╭─ Page extract
Days after the Australian Council of Trade Unions (ACTU) hit out at the Morrison government for not having a vision to reinvigorate the nation’s economy through a jobs-creation strategy, they unveiled one of their own on Monday.
Previously, Michele O’Neil, the ACTU’s national president, had attacked the government on its shortcomings over the JobTrainer scheme while citing its inactivity towards expanding the JobKeeper and JobSeeker programs, and two weeks after vowing themselves to provide the leadership on a jobs revival blueprint that the government has appeared lacking in its efforts to do, O’Neil and the ACTU have provided a thorough National Economic Reconstruction Plan (NERP) to attack the nation’s current unemployment crisis.
With unemployment figures for the month of June revealed by the Australian Bureau of Statistics (ABS) last week at 7.4 per cent, O’Neil – in encouraging the Morrison government to pick up the ideals of the plan and run with it – sees her organization’s five-pronged NERP as one which is realistic as opposed to being aspirational.
╰─
╭─ Stored rows
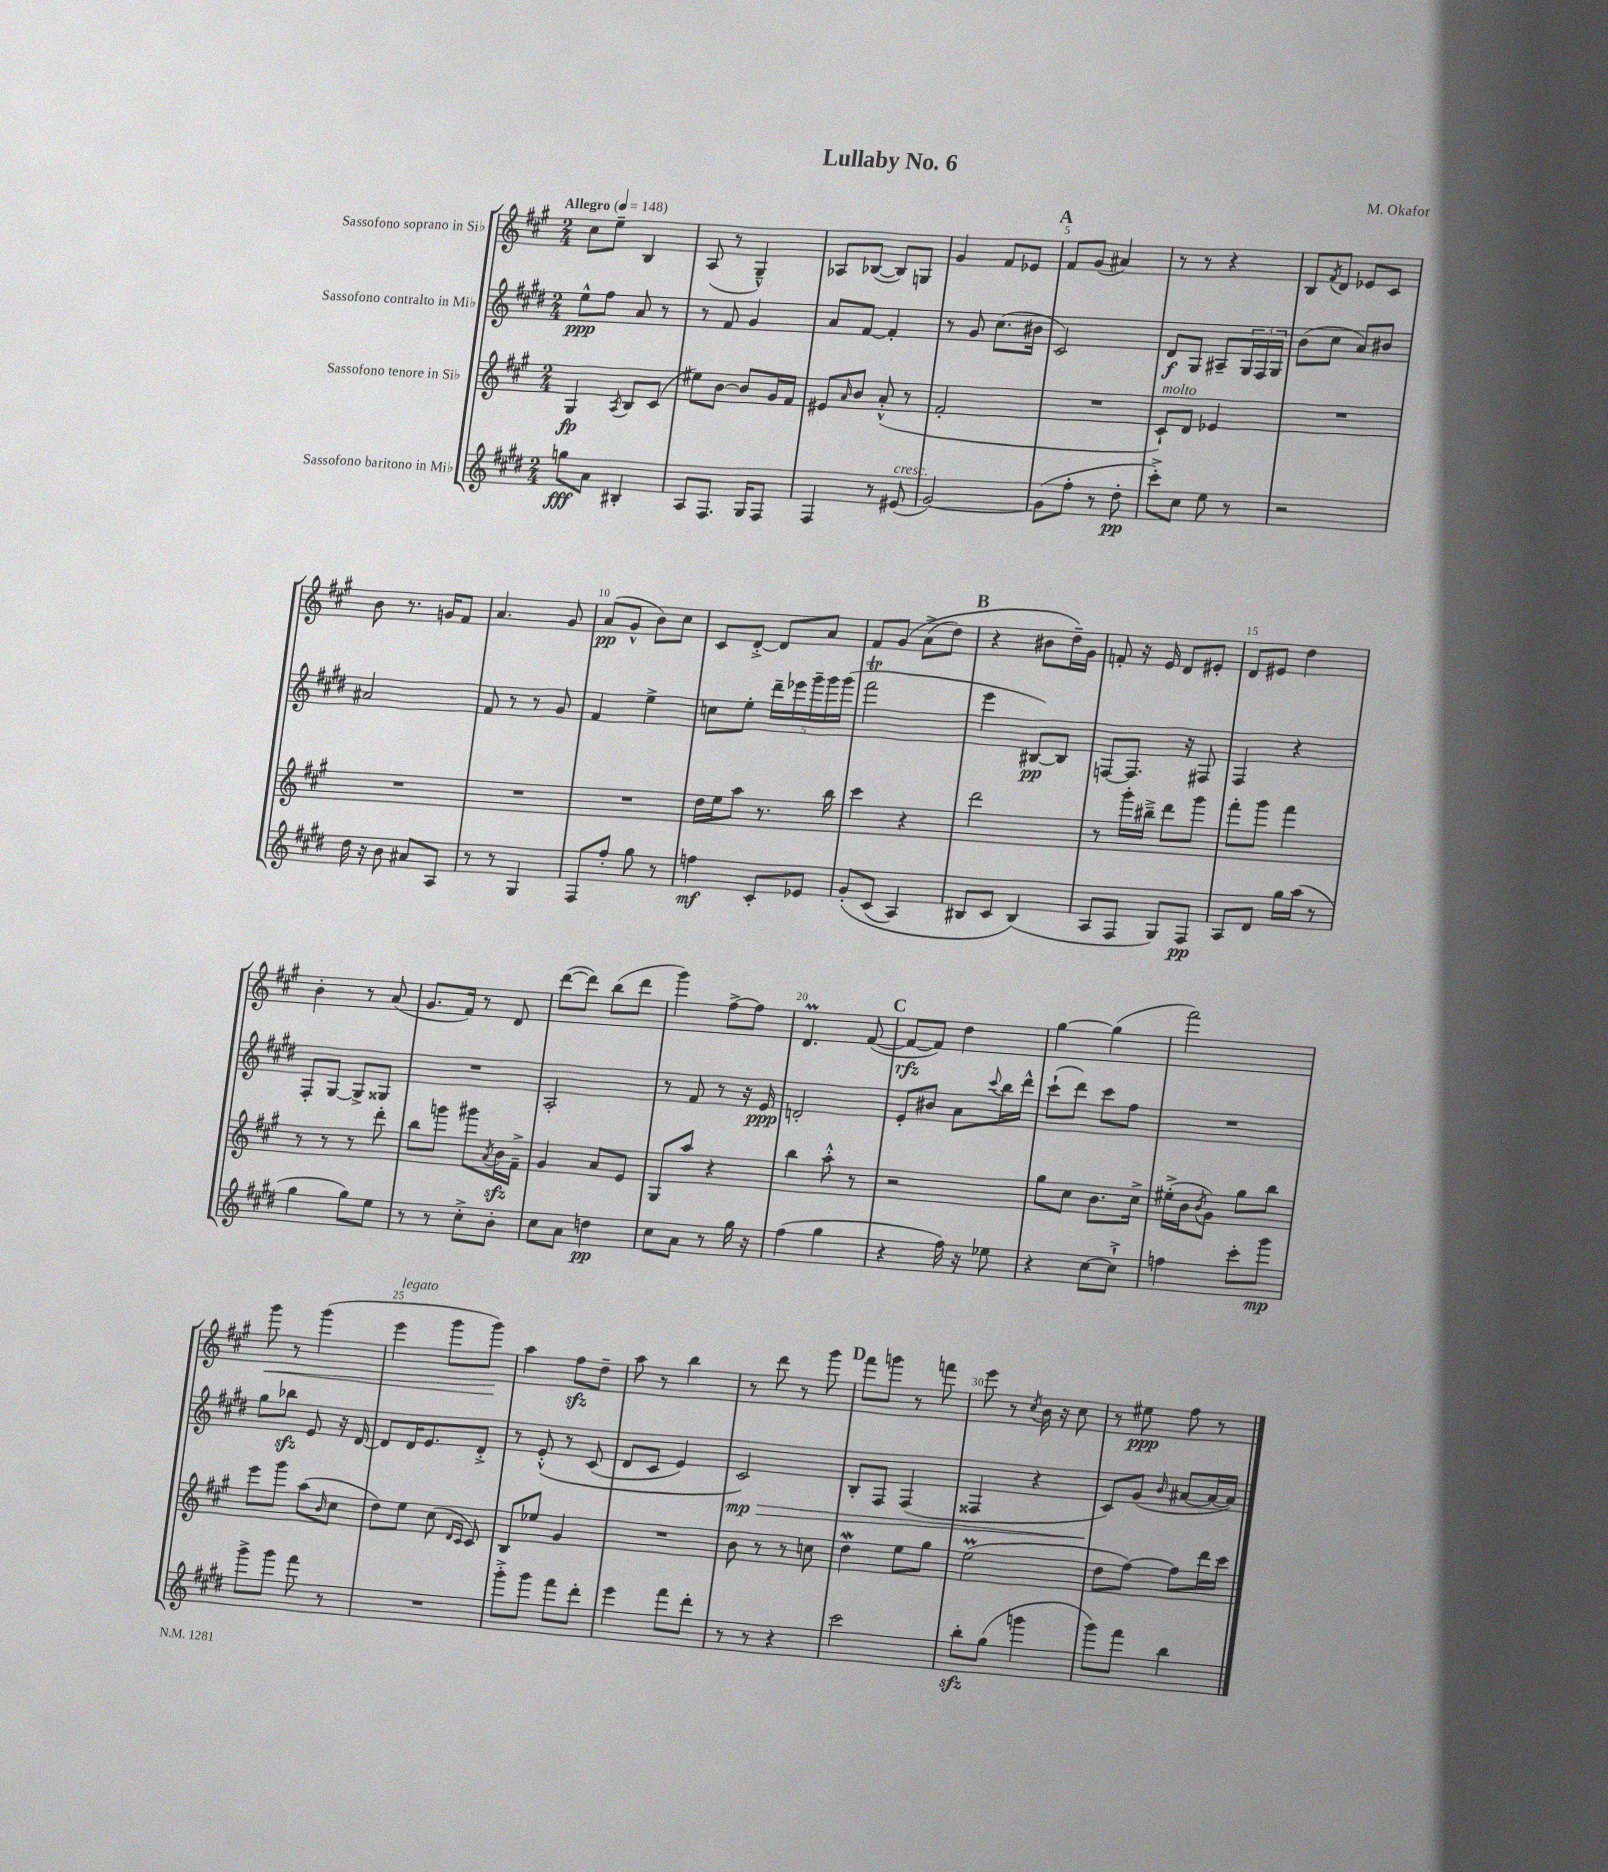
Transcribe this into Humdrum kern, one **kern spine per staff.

**kern	**dynam	**kern	**dynam	**kern	**dynam	**kern	**dynam
*part4	*part4	*part3	*part3	*part2	*part2	*part1	*part1
*staff4	*staff4	*staff3	*staff3	*staff2	*staff2	*staff1	*staff1
*I"Sassofono baritono in Mi♭	*	*I"Sassofono tenore in Si♭	*	*I"Sassofono contralto in Mi♭	*	*I"Sassofono soprano in Si♭	*
*clefG2	*	*clefG2	*	*clefG2	*	*clefG2	*
*k[f#c#g#d#]	*	*k[f#c#g#]	*	*k[f#c#g#d#]	*	*k[f#c#g#]	*
*M2/4	*	*M2/4	*	*M2/4	*	*M2/4	*
*MM148	*	*MM148	*	*MM148	*	*MM148	*
=1	=1	=1	=1	=1	=1	=1	=1
!	!	!	!	!	!	!LO:TX:a:B:t=Allegro	!
8ggn\L	fff	4G#/	fp	8ee^^\L	ppp	8cc#\L	.
8a\J	.	.	.	8ff#\J	.	8ee~\J	.
.	.	8qA/	.	.	.	.	.
4B#X'/	.	8B/L	.	8a/	.	4B/	.
.	.	(8c#/J	.	8r	.	.	.
=2	=2	=2	=2	=2	=2	=2	=2
8A/L	.	8ee#X\L)	.	8r	.	(8A/	.
8.F#/J	.	[8b\J	.	8f#/	.	8r	.
.	.	8b/L]	.	4g#/	.	4G#~^^/)	.
16G#/KL	.	.	.	.	.	.	.
8F#/J	.	16g#/L	.	.	.	.	.
.	.	16f#/JJ	.	.	.	.	.
=3	=3	=3	=3	=3	=3	=3	=3
4F#/	.	8e#X/L	.	8a/L	.	8A-X/L	.
.	.	16qqa/	.	.	.	.	.
.	.	8b/J	.	[8f#/J	.	([8B-X/J	.
8r	.	(8a'^^/	.	4f#'/]	.	8B-/L])	.
!LO:TX:a:i:t=cresc.	!	!	!	!	!	!	!
(8e#X/	.	8r	.	.	.	8Gn/J	.
=4	=4	=4	=4	=4	=4	=4	=4
[2g#/)	.	2f#'/	.	8r	.	4g#/	.
.	.	.	.	8g#/	.	.	.
.	.	.	.	(8.cc#\L	.	8f#/L	.
.	.	.	.	.	.	8e-X/J	.
.	.	.	.	16b#X\Jk	.	.	.
!!LO:REH:place=s1:t=A
=5	=5	=5	=5	=5	=5	=5	=5
(8g#\L]	.	2r	.	2c#/)	.	8f#/L	.
8ff#'\J	.	.	.	.	.	(8g#/J	.
8r	.	.	.	.	.	4a#X/)	.
8dd#'\	pp	.	.	.	.	.	.
=6	=6	=6	=6	=6	=6	=6	=6
!	!	!LO:TX:a:i:t=molto	!	!	!	!	!
8ccc#'^\L)	.	8c#`/L)	.	8d#/L	f	8r	.
8cc#\J	.	8d/J	.	8G#/J	.	8r	.
8ee\	.	4e-X/	.	8A#X~/L	.	4r	.
8r	.	.	.	24G#/L	.	.	.
.	.	.	.	24F#/	.	.	.
.	.	.	.	24G#/JJ	.	.	.
=7	=7	=7	=7	=7	=7	=7	=7
2r	.	2r	.	(8b\L	.	8B/L	.
.	.	.	.	.	.	8qf#/	.
.	.	.	.	8cc#\J	.	8d/J	.
.	.	.	.	8a/L)	.	8e-X/L	.
.	.	.	.	8b#X/J	.	8c#/J	.
!!LO:LB:g=z
=8	=8	=8	=8	=8	=8	=8	=8
16dd#\	.	2r	.	2a#X/	.	8b\	.
16r	.	.	.	.	.	.	.
8b\	.	.	.	.	.	8.r	.
8a#X/L	.	.	.	.	.	.	.
.	.	.	.	.	.	16gn/KL	.
8A/J	.	.	.	.	.	8f#/J	.
=9	=9	=9	=9	=9	=9	=9	=9
8r	.	2r	.	8f#/	.	4.a/	.
8r	.	.	.	8r	.	.	.
4G#/	.	.	.	8r	.	.	.
.	.	.	.	8g#/	.	8g#/	.
=10	=10	=10	=10	=10	=10	=10	=10
8F#/L	.	2r	.	4f#/	.	(8a/L	pp
8ff#'/J	.	.	.	.	.	8g#^^/J	.
8gg#\	.	.	.	4ee^\	.	8b\L)	.
8r	.	.	.	.	.	8cc#\J	.
=11	=11	=11	=11	=11	=11	=11	=11
4ffn\	mf	16dd\LL	.	8ccn\L	.	8c#/L	.
.	.	16ee\J	.	.	.	.	.
.	.	8aa\J	.	8ee'\J	.	[8d'^/J	.
8c#'/L	.	8.r	.	20ddd#~\LL	.	8d/L]	.
.	.	.	.	20eee-X\	.	.	.
.	.	.	.	20ggg#~\	.	.	.
8e-X/J	.	.	.	.	.	8a/J	.
.	.	.	.	20ggg#\	.	.	.
.	.	16bb\	.	.	.	.	.
.	.	.	.	(20ggg#\JJ	.	.	.
=12	=12	=12	=12	=12	=12	=12	=12
(8g#'/L	.	4ccc#\	.	2fff#T\	.	8f#/L	.
(8c#/J	.	.	.	.	.	(8g#/J	.
4A/)	.	4r	.	.	.	(8a^\L	.
.	.	.	.	.	.	8dd\J)	.
!!LO:REH:place=s1:t=B
=13	=13	=13	=13	=13	=13	=13	=13
8B#X/L	.	2ddd\	.	4eee\	.	4r	.
8c#/J	.	.	.	.	.	.	.
(4B#/)	.	.	.	[8B#X/L)	pp	8b#X\L	.
.	.	.	.	8B#/J]	.	16dd~\L)	.
.	.	.	.	.	.	16g#\JJ	.
=14	=14	=14	=14	=14	=14	=14	=14
8A/L	.	8r	.	[8Fn/L	.	8fn'/	.
8F#/J	.	16ggg#'\LL	.	8.F/J]	.	16r	.
.	.	16bb#X~^\JJ	.	.	.	16e/	.
8G#/L)	.	8ddd\L	.	.	.	8d/L	.
.	.	.	.	16r	.	.	.
8F#/J	pp	8ggg#\J	.	8F#X/	.	8e#X'/J	.
=15	=15	=15	=15	=15	=15	=15	=15
8A/L	.	8fff#'\L	.	4F#/	.	8d/L	.
8d#/J	.	8ggg#\J	.	.	.	8e#X/J	.
16gg#\LL	.	4fff#\	.	4r	.	4dd\	.
(16aa\JJ	.	.	.	.	.	.	.
8r	.	.	.	.	.	.	.
!!LO:LB:g=z
=16	=16	=16	=16	=16	=16	=16	=16
4gg#\	.	8r	.	8F#'/L	.	4b'\	.
.	.	8r	.	[8G#/J	.	.	.
8gg#\L)	.	8r	.	8G#^/L]	.	8r	.
8ee\J	.	8ddd'\	.	8G##X/J	.	(8a/	.
=17	=17	=17	=17	=17	=17	=17	=17
8r	.	8bb\L	.	2r	.	8.g#/L	.
8r	.	8gggn\J	.	.	.	.	.
.	.	.	.	.	.	16f#/Jk)	.
8cc#'^\L	.	8ggg#X\L	.	.	.	8r	.
.	.	8qa/	.	.	.	.	.
8b'\J	.	16bzz\L	.	.	.	8d/	.
.	.	16f#~^\JJ	.	.	.	.	.
=18	=18	=18	=18	=18	=18	=18	=18
8cc#\L	.	4g#/	.	2A'/	.	([8ddd\L	.
8a\J	.	.	.	.	.	8ddd\J])	.
4ddn\	pp	8a/L	.	.	.	(8bb\L	.
.	.	8e/J	.	.	.	8ddd\J	.
=19	=19	=19	=19	=19	=19	=19	=19
8cc#\L	.	8G#/L	.	8r	.	4ggg#\)	.
8a\J	.	8aa/J	.	8f#/	.	.	.
8r	.	4r	.	8r	.	[8ff#^\L	.
16gg#\	.	.	.	16r	.	8ff#\J]	.
16r	.	.	.	16e/	ppp	.	.
=20	=20	=20	=20	=20	=20	=20	=20
(4ff#\	.	4bb\	.	2dn'/	.	4.dM/	.
4gg#\	.	8aa'^^\	.	.	.	.	.
.	.	8r	.	.	.	([8f#/	.
!!LO:REH:place=s1:t=C
=21	=21	=21	=21	=21	=21	=21	=21
4r	.	2r	.	8e'/L	.	8f#/L_	rfz
.	.	.	.	8b#X/J	.	8f#/J])	.
16ff#\)	.	.	.	8a\L	.	4dd\	.
16r	.	.	.	.	.	.	.
.	.	.	.	8qqccc#/	.	.	.
8ee-X\	.	.	.	16bb\L	.	.	.
.	.	.	.	16ddd#^^\JJ	.	.	.
=22	=22	=22	=22	=22	=22	=22	=22
4r	.	8gg#\L	.	(8ccc#`\L	.	[4gg#\	.
.	.	8cc#\J	.	8ddd#\J)	.	.	.
[8cc#\L	.	8.b\L	.	8ccc#\L	.	(4gg#\]	.
8cc#`^\J]	.	.	.	8ff#\J	.	.	.
.	.	16cc#^\Jk	.	.	.	.	.
=23	=23	=23	=23	=23	=23	=23	=23
4ffn\	.	(16ee#X'^\LL	.	2r	.	2fff#\)	.
.	.	16b\J	.	.	.	.	.
.	.	8qb/	.	.	.	.	.
.	.	8g#\J)	.	.	.	.	.
8ccc#'\L	.	8gg#\L	.	.	.	.	.
8ggg#\J	mp	8bb\J	.	.	.	.	.
!!LO:LB:g=z
=24	=24	=24	=24	=24	=24	=24	=24
!	!	!	!	!	!	!	!LO:HP:b
8ggg#^\L	.	8eee\L	.	8gg#\L	.	8ggg#\	<
8ggg#\J	.	8ggg#\J	.	8bb-Xzz\J	.	8r	.
8fff#\	.	(8aa\L	.	8e/	.	(4ggg#\	.
.	.	16qqb/	.	.	.	.	.
8r	.	8cc#\J	.	16r	.	.	.
.	.	.	.	[16d#/	.	.	.
=25	=25	=25	=25	=25	=25	=25	=25
!	!	!	!	!	!	!LO:TX:a:i:t=legato	!
2r	.	8dd\L)	.	8d#/L]	.	4eee\	.
.	.	8ee\J	.	16d#/K	.	.	.
.	.	.	.	8.e/	.	.	.
.	.	(8cc#\	.	.	.	8ggg#\L	.
.	.	16qqd/LL	.	.	.	.	.
.	.	16qqc#/JJ	.	.	.	.	.
.	.	8c#/)	.	8d#'^/J	.	8ggg#\J)	.
.	.	.	.	.	.	.	[
=26	=26	=26	=26	=26	=26	=26	=26
8ggg#'^\L	.	8B/L	.	8r	.	4aa\	.
8ggg#\J	.	8ee-X/J	.	(8e'^^/	.	.	.
8fff#\L	.	4g#/	.	8r	.	8ff#zz\L	.
8ddd#'\J	.	.	.	(8c#/	.	8dd~\J	.
=27	=27	=27	=27	=27	=27	=27	=27
4eee\	.	2r	.	8d#/L	.	8aa\	.
.	.	.	.	8c#/J	.	8r	.
8fff#\L	.	.	.	4e/)	.	4bb\	.
8ddd#'\J	.	.	.	.	.	.	.
=28	=28	=28	=28	=28	=28	=28	=28
!	!	!	!	!	!LO:HP:b	!	!
8r	.	8b\	.	2c#/)	> mp	8r	.
8r	.	8r	.	.	.	8ddd\	.
4r	.	8r	.	.	.	8r	.
.	.	8ccn\	.	.	.	8ggg#\	.
!!LO:REH:place=s1:t=D
=29	=29	=29	=29	=29	=29	=29	=29
2ccc#\	.	4ddw\	.	8B'/L	.	8fff#\L	.
.	.	.	.	8F#/J	.	8gggn\J	.
.	.	8ee\L	.	(4F#/	.	8r	.
.	.	8gg#\J	.	.	.	8fffn\	.
=30	=30	=30	=30	=30	=30	=30	=30
8bbzz'\L	.	(2eeM\	.	4F##X/	.	8eee\	.
(8gg#\J	.	.	.	.	.	8r	.
.	.	.	.	.	.	8qcc#/	.
4gggn\	.	.	.	4r	.	16b\	.
.	.	.	.	.	.	16r	.
.	.	.	.	.	.	8cc#\	.
=31	=31	=31	=31	=31	=31	=31	=31
8ggg#\L)	.	8dd\L	.	8c#/L)	.	8r	.
8fff#\J	.	[8ff#\J)	.	(8g#/J	]	8ee#X\	ppp
.	.	.	.	16qqb/	.	.	.
4bb\	.	8ff#\L]	.	[8a#X/L	.	8ff#\	.
.	.	16ddd\L	.	16a#/L_	.	8r	.
.	.	16ccc#\JJ	.	16a#/JJ])	.	.	.
==	==	==	==	==	==	==	==
*-	*-	*-	*-	*-	*-	*-	*-
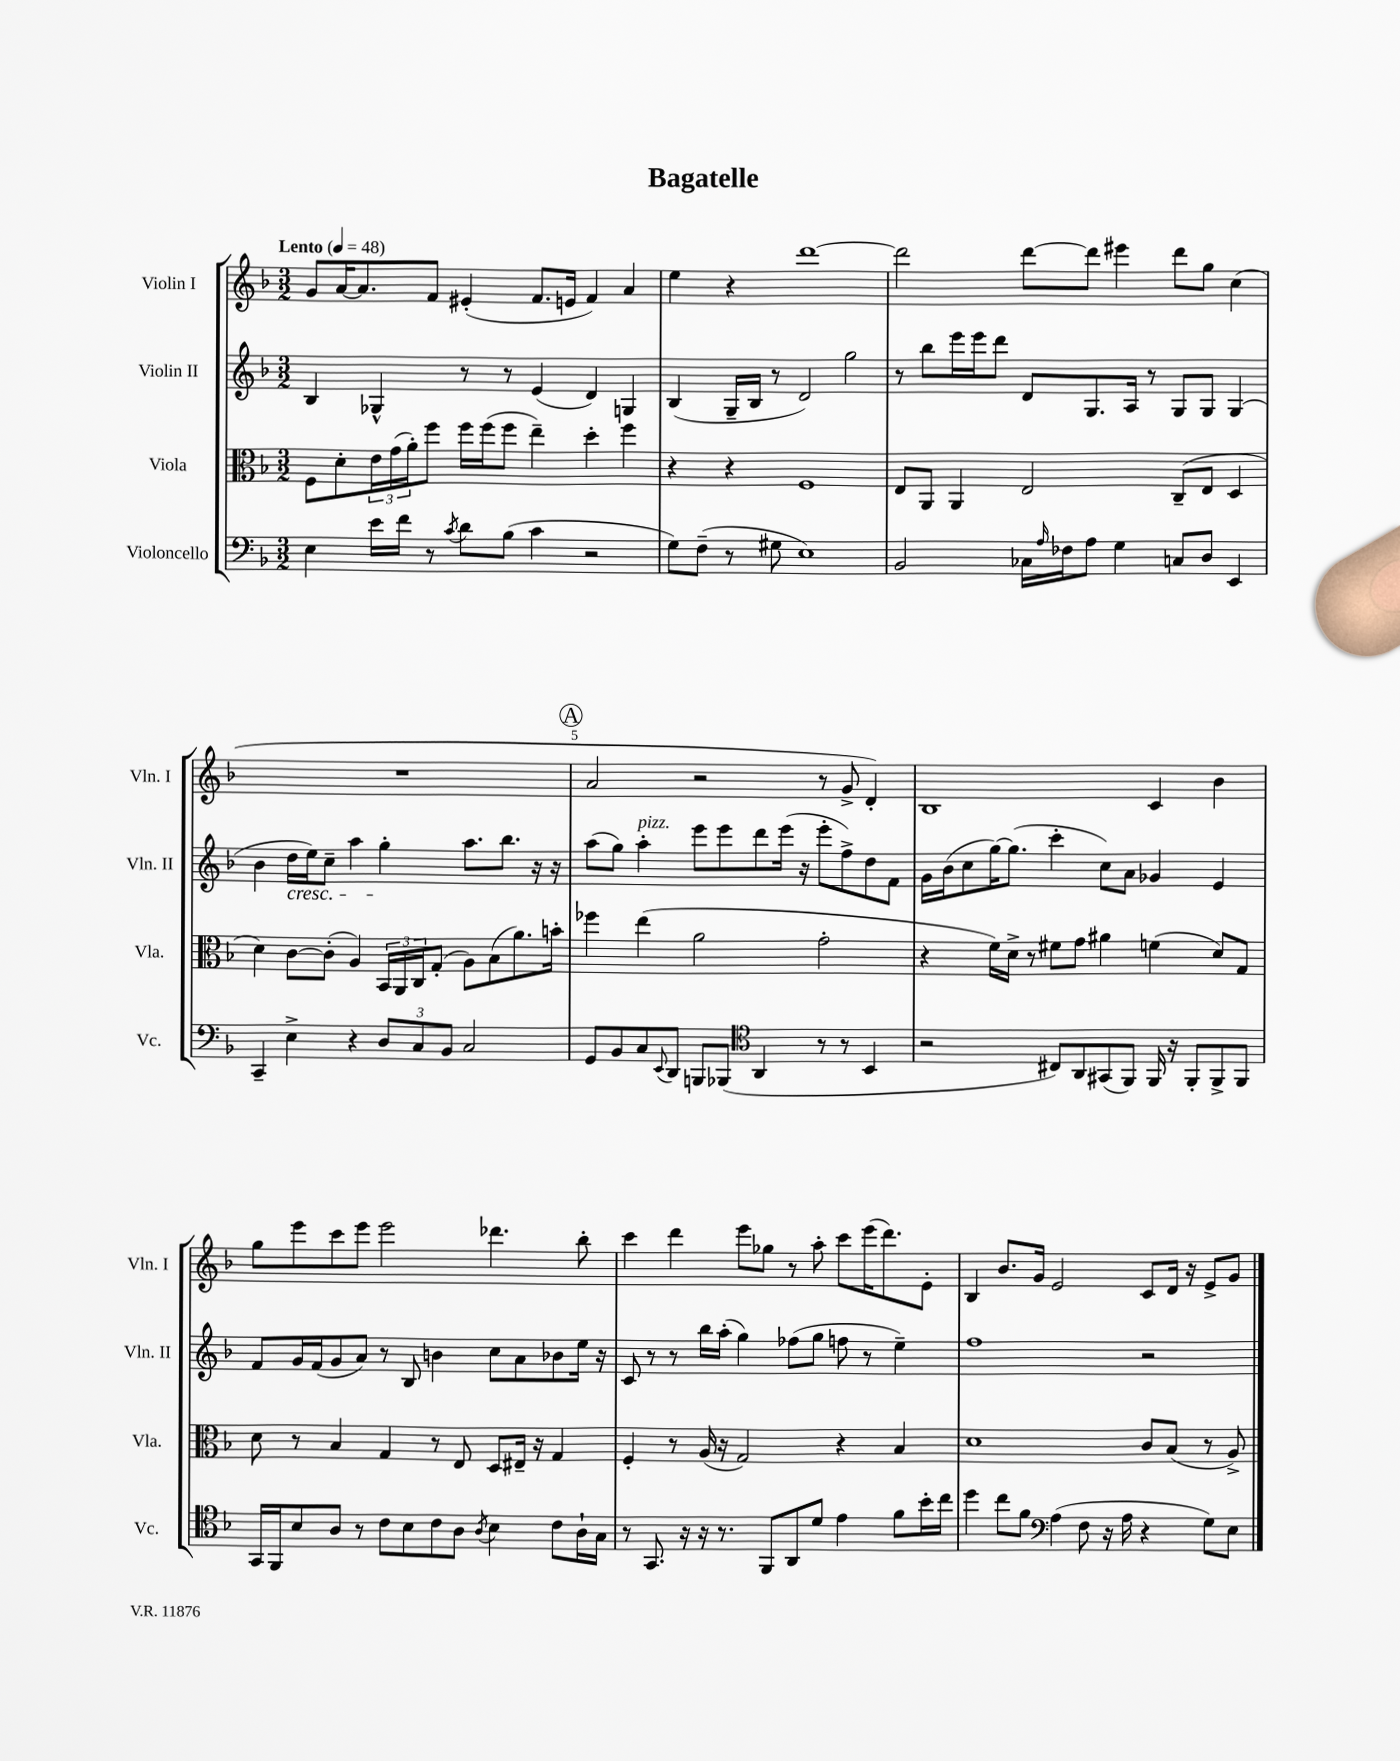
╰─
• What is asked:
1 – According to the ACTU article, what June unemployment rate did the Australian Bureau of Statistics report?
2 – In the ACTU article, which government schemes or programs does O'Neil fault the government over?
3 – Write out everything in the ACTU article from "Days after the" down to "current unemployment crisis.".

• Solutions for each task:
1 – 7.4 percent.

2 –
- JobTrainer
- JobKeeper
- JobSeeker

3 –
Days after the Australian Council of Trade Unions (ACTU) hit out at the Morrison government for not having a vision to reinvigorate the nation’s economy through a jobs-creation strategy, they unveiled one of their own on Monday.
Previously, Michele O’Neil, the ACTU’s national president, had attacked the government on its shortcomings over the JobTrainer scheme while citing its inactivity towards expanding the JobKeeper and JobSeeker programs, and two weeks after vowing themselves to provide the leadership on a jobs revival blueprint that the government has appeared lacking in its efforts to do, O’Neil and the ACTU have provided a thorough National Economic Reconstruction Plan (NERP) to attack the nation’s current unemployment crisis.